Neuroprotective Potential of the Natural Bioactive Compound Calebin A against Endogenous Neurotoxins

Abstract

With the rapid aging of the global population, neurodegenerative disorders such as Alzheimer’s disease (AD) and Parkinson’s disease (PD) have become increasingly prevalent and represent major public health challenges. These disorders share several common pathological mechanisms, including oxidative stress, mitochondrial dysfunction, neuroinflammation, dysregulated neurotransmission, and activation of apoptotic pathways, which ultimately lead to progressive neuronal loss. Due to the largely irreversible nature of neuronal damage, current therapeutic strategies mainly provide symptomatic relief rather than targeting the underlying neurodegenerative processes. Therefore, there is a critical need to identify multifunctional neuroprotective compounds capable of modulating multiple pathogenic pathways.

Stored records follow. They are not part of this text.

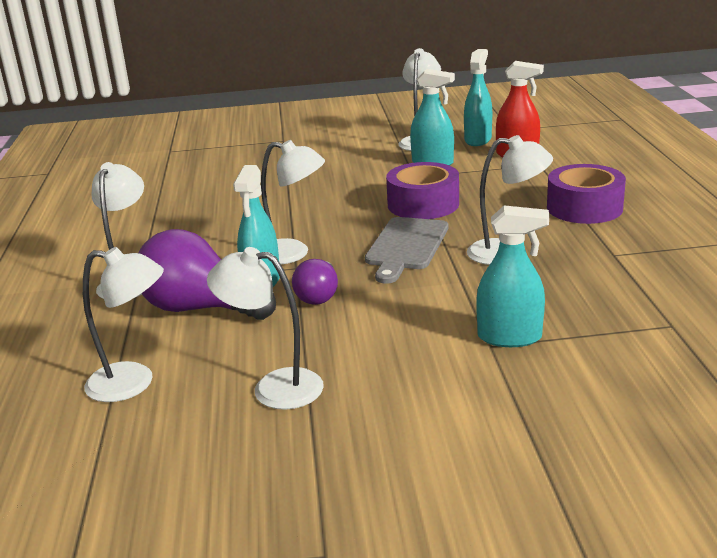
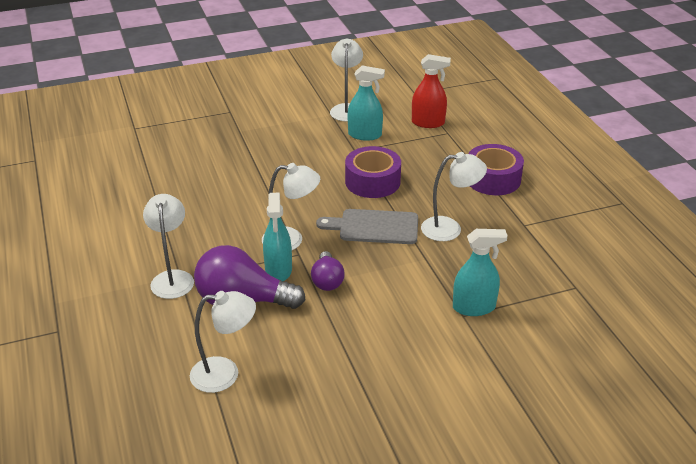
camera: 15 degrees left, 10 degrees up
(274, 387) = (328, 366): white lamp -> none
(406, 246) = (374, 227): grey cutting board -> grey cutting board turned 90 degrees clockwise
(478, 140) = (392, 106): turquoise spray bottle -> none

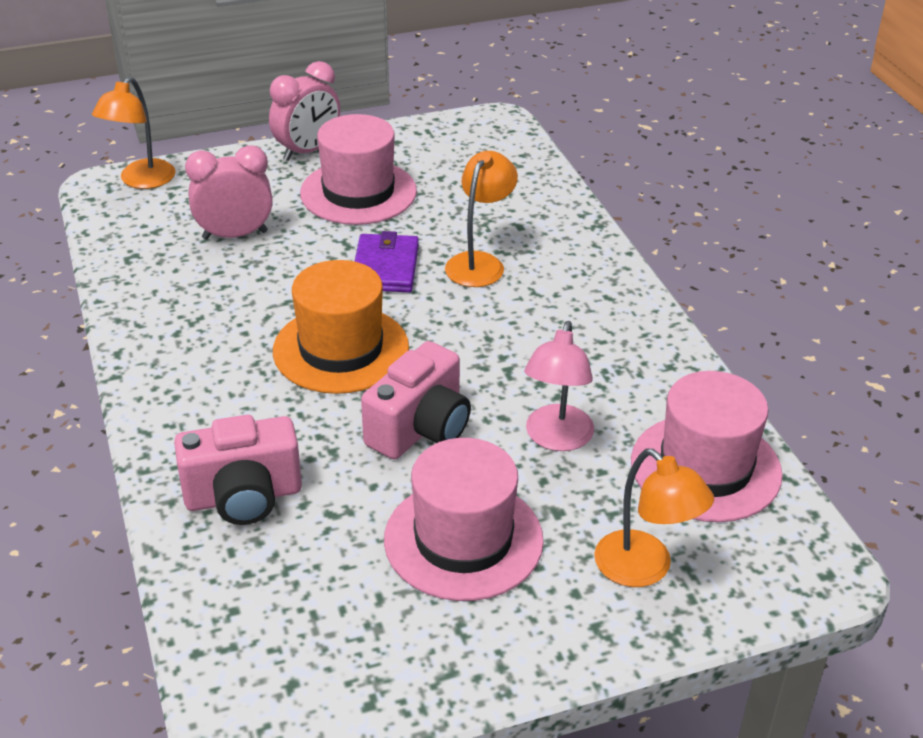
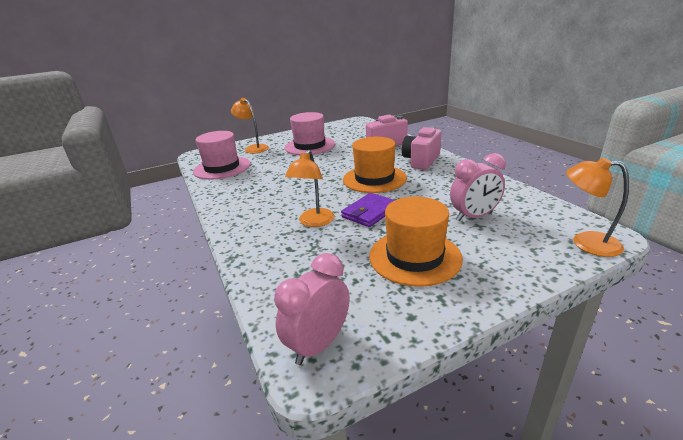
camera: 175 degrees right, 10 degrees down
(141, 181) = (586, 242): orange lamp -> orange lamp turned 75 degrees counterclockwise
(307, 151) = (486, 291): pink clock -> pink clock (318, 344)
(358, 192) = (414, 257): pink hat -> orange hat
(385, 267) = (370, 212): purple wallet -> purple wallet turned 45 degrees clockwise
(420, 429) = (330, 163): pink camera -> pink camera (421, 161)
(556, 439) = (277, 167): pink lamp -> none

Curcumin, a natural polyphenolic compound derived from Curcuma longa, has attracted attention due to its antioxidant, anti-inflammatory, and neuroprotective properties. However, its clinical application is limited by poor aqueous solubility, structural instability, and low bioavailability. Calebin A, a naturally occurring curcumin-derived metabolite, possesses structural modifications that may improve chemical stability and pharmacological properties. Previous studies suggested that Calebin A may exert neuroprotective effects through inhibition of β-amyloid aggregation; however, its role in cholinergic and dopaminergic neurodegeneration remains unclear.

In this study, in silico ADME analysis and molecular docking were employed to evaluate the physicochemical and pharmacokinetic properties of Calebin A. The results suggested that structural differences between Calebin A and curcumin may contribute to improved pharmacokinetic features. Molecular docking further indicated favorable binding interactions with neurotransmitter-regulating enzymes. To experimentally evaluate its neuroprotective potential, hippocampal HT22 neurons and dopaminergic N27 neurons were used. Hydrogen peroxide was applied to induce oxidative neuronal injury. In HT22 neurons, Calebin A significantly increased intracellular glutathione (GSH) levels, activated interleukin-1β converting enzyme (ICE-1), and inhibited caspase-3 activity, suggesting selective modulation of apoptotic signaling. In N27 neurons, Calebin A exhibited complementary effects, including inhibition of monoamine oxidase (MAO), suppression of ICE-1 activity, and inhibition of caspase-3 activation. Collectively, these findings demonstrate that Calebin A exerts neuroprotective effects through modulation of oxidative balance, inflammatory proteases, and neurotransmitter-degrading enzymes, supporting its potential as a multifunctional natural compound for targeting neurodegenerative mechanisms.